Penyesuaian ini hanya berlaku pada pala kulit dengan kenaikan sebesar Rp100 per kilogram, dari sebelumnya Rp200 menjadi Rp300 per kilogram. Plt. Kepala Dinas Perkebunan Fakfak, Widhi Asmorojati, ST, MT, menjelaskan bahwa kebijakan ini merujuk pada Peraturan Daerah Kabupaten Fakfak Nomor 8 Tahun 2023 tentang Pajak Daerah dan Retribusi Daerah.
Menurutnya, kebijakan ini bukan sekadar soal kenaikan tarif, melainkan bentuk upaya agar retribusi ditetapkan secara adil, proporsional, dan dapat diterima semua pihak. “Jika terlalu rendah, penerimaan daerah tidak mencukupi untuk mendanai pelayanan, pengawasan, hingga peningkatan mutu pala. Namun jika terlalu tinggi, justru akan membebani petani dan pelaku usaha,” tegasnya.
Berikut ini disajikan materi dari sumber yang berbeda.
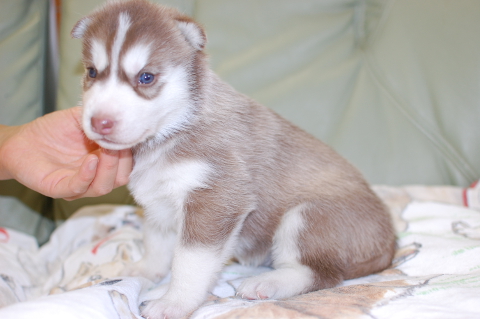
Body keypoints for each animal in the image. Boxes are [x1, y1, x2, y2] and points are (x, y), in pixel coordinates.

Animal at [71, 1, 394, 318]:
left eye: (146, 77)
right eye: (92, 72)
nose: (100, 122)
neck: (173, 129)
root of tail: (391, 242)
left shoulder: (215, 198)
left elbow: (188, 263)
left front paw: (174, 302)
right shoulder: (158, 203)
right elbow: (156, 244)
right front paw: (144, 271)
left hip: (307, 216)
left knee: (322, 273)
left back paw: (267, 282)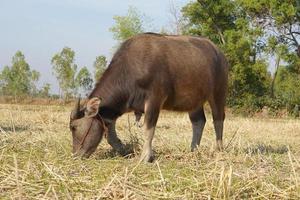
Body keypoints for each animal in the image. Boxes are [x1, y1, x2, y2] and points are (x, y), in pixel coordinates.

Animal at [69, 32, 229, 162]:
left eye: (74, 127)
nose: (75, 155)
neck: (130, 70)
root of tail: (219, 53)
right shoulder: (116, 108)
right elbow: (111, 135)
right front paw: (124, 149)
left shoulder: (154, 99)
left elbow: (148, 129)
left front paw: (145, 157)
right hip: (194, 100)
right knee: (199, 121)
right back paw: (193, 149)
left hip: (218, 92)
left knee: (218, 119)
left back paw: (219, 149)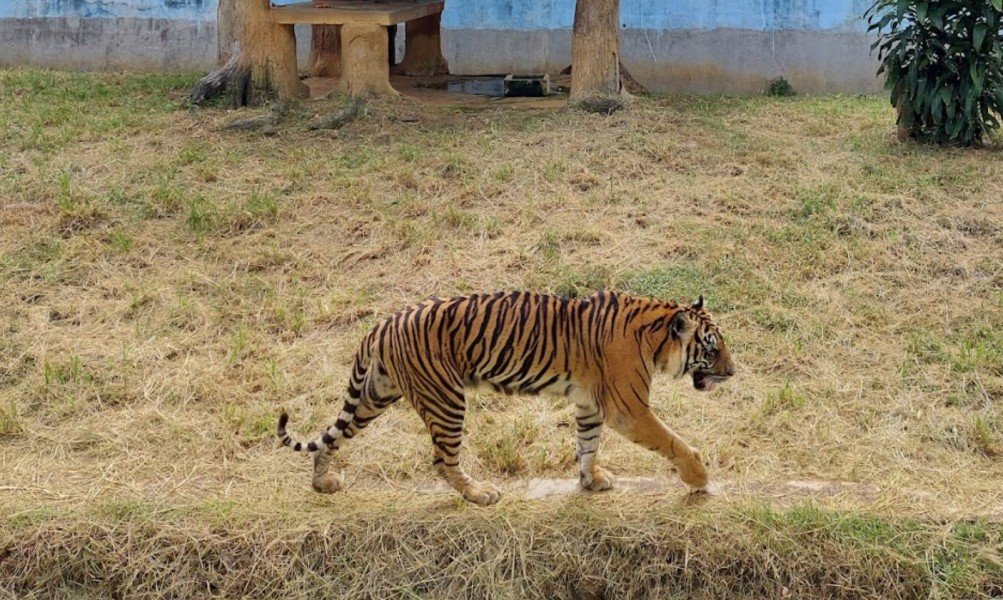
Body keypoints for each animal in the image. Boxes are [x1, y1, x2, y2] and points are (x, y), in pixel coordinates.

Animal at [278, 290, 734, 507]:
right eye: (712, 349)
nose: (732, 372)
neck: (655, 338)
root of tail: (383, 323)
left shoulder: (590, 403)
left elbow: (586, 445)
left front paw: (590, 481)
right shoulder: (629, 409)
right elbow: (673, 442)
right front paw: (700, 478)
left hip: (376, 393)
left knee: (333, 437)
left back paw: (323, 483)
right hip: (446, 399)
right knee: (442, 459)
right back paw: (479, 494)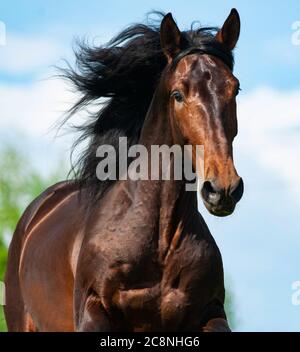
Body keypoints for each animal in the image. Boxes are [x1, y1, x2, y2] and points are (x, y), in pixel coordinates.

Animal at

Tarif Rp300/kg dipilih secara kompromistis dengan pertimbangan ekonomi dan sosial. Nilai tersebut diambil dari rata-rata tarif yang berlaku sebelumnya, yakni:
- Pala kulit tuli: Rp200/kg
- Pala kulit campur: Rp300/kg
- Pala kulit goyang: Rp350/kg
Dari perhitungan median Rp283,33 kemudian dibulatkan menjadi Rp300/kg. Tarif ini dinilai representatif dan tetap terjangkau bagi petani maupun pelaku usaha.
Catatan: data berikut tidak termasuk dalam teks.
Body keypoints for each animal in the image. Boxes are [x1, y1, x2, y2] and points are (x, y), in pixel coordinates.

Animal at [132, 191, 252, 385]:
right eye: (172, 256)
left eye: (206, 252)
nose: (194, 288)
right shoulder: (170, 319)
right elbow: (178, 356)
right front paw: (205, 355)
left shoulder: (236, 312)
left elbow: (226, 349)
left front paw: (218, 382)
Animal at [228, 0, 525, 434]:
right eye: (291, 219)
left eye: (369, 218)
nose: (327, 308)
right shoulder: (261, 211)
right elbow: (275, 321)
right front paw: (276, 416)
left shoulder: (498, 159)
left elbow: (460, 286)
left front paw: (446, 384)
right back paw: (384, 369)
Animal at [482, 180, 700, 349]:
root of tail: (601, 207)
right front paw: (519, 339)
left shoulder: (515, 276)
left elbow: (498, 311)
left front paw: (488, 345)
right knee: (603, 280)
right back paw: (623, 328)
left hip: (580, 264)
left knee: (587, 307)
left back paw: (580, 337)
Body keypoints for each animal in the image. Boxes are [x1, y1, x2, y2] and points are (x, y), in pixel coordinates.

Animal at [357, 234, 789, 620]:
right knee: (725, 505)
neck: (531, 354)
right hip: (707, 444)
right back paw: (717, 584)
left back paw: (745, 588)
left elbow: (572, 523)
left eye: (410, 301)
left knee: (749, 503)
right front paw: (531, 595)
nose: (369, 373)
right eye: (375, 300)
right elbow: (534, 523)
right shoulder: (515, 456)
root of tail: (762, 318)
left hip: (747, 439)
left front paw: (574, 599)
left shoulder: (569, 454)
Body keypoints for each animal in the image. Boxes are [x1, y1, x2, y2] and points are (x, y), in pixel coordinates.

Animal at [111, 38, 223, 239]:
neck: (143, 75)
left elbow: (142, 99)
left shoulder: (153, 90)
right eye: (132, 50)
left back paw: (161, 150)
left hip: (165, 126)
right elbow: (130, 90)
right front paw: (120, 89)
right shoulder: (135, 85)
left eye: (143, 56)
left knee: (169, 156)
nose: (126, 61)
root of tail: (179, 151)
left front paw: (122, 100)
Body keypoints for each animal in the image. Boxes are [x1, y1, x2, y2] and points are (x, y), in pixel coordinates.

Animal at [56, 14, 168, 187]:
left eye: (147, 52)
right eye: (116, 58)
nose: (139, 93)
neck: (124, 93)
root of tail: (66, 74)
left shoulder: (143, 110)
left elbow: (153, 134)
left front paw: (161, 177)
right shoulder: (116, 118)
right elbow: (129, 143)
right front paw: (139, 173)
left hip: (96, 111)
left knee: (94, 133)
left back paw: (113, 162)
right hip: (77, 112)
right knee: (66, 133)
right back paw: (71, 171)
Selain itu, harga pasar pala kulit yang berkisar Rp41.000–Rp68.000/kg (rata-rata Rp54.500/kg) turut menjadi acuan. Dengan retribusi Rp300/kg, kontribusi yang ditarik hanya sekitar 0,55% dari harga jual rata-rata, jauh di bawah ketentuan umum retribusi yang bisa mencapai 1–2%. Artinya, kebijakan ini masih dalam batas wajar dan tidak membebani.
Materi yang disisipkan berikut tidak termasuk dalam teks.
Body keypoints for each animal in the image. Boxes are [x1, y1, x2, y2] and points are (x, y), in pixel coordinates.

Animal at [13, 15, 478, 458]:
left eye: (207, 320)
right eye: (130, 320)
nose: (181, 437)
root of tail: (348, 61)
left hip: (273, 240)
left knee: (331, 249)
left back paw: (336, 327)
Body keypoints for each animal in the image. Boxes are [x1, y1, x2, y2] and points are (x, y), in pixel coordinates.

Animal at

Lebih jauh, penyesuaian tarif ini juga merupakan bagian dari komitmen Pemda Fakfak untuk menjadikan pala sebagai komoditas unggulan yang bermutu, berdaya saing, dan memberi manfaat besar bagi masyarakat. Dana dari retribusi tersebut akan diarahkan untuk:
- peningkatan mutu dan kualitas pala,
- penguatan akses pasar,
- penyediaan fasilitas dan infrastruktur penunjang,
- serta perlindungan bagi petani dan pelaku usaha.
Meski demikian, Widhi menekankan bahwa efektivitas manfaat dari retribusi ini tetap bergantung pada kemampuan daerah dalam mengelola Pendapatan Asli Daerah (PAD) secara adil, khususnya untuk sektor perkebunan pala.
“Dengan kontribusi kecil yang diberikan, kita berharap dapat membangun fondasi besar bagi masa depan Pala Fakfak yang lebih unggul, berkelanjutan, dan menyejahterakan masyarakat,” pungkasnya.